Pink slime: The mystery in our meat

The gelatinous, ammonia-treated mix of low-grade beef scraps is used as a filler in most supermarket ground beef.

McDonald’s banned it, said Nick Carbone in Time.com, and the British government says it’s unfit for human consumption. Yet it could be in your fridge or your kid’s school lunch right now. We’re talking about “pink slime,” a gelatinous, ammonia-treated mix of low-grade beef scraps and connective tissues used as filler in some 70 percent of all supermarket ground beef. Several fast-food chains swore off the stuff earlier this year under pressure from celebrity chef Jamie Oliver. But last week The Daily revealed that the U.S. Department of Agriculture was buying 7 million pounds of it for school lunches this year. Shockingly, consumers have no way of knowing whether cow parts “once useful only for dog food and cooking oil” are in their burgers, said KJ Dell’Antonia in NYTimes.com. The processed material isn’t listed as an ingredient, and no wonder: Who would buy a product labeled “ground beef with added connective tissues, fatty trimmings, and ammonia”?

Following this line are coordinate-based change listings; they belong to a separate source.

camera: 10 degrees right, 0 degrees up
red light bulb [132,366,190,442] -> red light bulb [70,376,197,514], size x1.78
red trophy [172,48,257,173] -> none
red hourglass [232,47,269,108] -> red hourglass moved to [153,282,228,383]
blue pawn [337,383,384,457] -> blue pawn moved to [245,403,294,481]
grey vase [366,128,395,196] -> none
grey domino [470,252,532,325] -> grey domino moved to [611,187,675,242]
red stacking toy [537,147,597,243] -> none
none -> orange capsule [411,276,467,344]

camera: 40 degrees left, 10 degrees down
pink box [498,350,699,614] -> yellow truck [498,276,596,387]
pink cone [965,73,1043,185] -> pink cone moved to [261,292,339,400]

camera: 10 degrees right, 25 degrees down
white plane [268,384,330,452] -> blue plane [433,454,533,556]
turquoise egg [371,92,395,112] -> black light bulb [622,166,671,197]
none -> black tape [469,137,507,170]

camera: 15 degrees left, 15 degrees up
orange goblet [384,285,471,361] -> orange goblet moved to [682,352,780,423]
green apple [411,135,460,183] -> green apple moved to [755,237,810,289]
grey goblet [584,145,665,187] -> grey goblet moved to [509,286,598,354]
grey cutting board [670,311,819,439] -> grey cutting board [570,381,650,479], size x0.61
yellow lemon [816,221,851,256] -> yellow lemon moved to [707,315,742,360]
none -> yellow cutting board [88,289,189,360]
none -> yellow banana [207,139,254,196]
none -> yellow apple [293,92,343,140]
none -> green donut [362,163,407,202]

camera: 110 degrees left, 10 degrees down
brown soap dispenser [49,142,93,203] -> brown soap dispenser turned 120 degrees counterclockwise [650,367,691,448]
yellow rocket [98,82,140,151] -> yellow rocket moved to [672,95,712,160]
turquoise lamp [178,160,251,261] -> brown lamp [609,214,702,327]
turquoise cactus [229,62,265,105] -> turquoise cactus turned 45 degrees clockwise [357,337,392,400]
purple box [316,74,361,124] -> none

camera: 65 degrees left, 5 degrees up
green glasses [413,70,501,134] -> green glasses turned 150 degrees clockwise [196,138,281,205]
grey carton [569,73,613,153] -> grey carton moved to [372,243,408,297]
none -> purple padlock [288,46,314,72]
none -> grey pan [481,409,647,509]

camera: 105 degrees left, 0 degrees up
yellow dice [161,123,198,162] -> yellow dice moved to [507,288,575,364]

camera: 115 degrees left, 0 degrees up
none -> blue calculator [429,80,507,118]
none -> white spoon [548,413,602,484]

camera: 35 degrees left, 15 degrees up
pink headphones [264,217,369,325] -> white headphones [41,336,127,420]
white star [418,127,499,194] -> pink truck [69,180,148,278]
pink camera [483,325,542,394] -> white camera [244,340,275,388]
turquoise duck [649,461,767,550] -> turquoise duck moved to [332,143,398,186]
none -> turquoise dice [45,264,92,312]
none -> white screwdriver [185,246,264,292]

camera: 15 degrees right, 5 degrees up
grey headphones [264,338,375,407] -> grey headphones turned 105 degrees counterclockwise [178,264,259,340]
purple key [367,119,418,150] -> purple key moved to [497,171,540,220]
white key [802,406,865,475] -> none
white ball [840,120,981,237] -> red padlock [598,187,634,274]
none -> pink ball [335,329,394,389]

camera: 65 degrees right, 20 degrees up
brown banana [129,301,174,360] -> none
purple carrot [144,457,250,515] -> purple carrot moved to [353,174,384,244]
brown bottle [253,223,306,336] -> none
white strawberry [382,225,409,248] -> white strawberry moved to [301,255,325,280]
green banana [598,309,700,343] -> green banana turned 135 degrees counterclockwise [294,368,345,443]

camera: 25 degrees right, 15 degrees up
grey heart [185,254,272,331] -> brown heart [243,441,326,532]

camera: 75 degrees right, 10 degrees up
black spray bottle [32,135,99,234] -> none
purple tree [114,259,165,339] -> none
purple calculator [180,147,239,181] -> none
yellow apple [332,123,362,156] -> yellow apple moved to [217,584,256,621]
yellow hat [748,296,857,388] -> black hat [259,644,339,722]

“Pink slime” may sound gross, but there’s really nothing to fear here, said Joe Schwarcz in the Montreal Gazette. The industry calls the product “lean, finely textured beef trimmings,” and the ammonia it contains is merely a harmless way to kill off salmonella and E. coli pathogens. Given our current obsession with recycling, we should embrace any process that converts these scraps into edible lean beef. “Basically, more meat is produced” from fewer cows. And anything that helps bring down food costs is good news, said Alexandra Petri in WashingtonPost.com. Current regulations allow material gained by this process to make up 15 percent of hamburger meat. “Incorporate the treated meat, and you shave 3 cents off the cost of making a pound of ground beef.” If the slime is safe and makes more food available more cheaply to more people, “I’m not inclined to stand in its way.”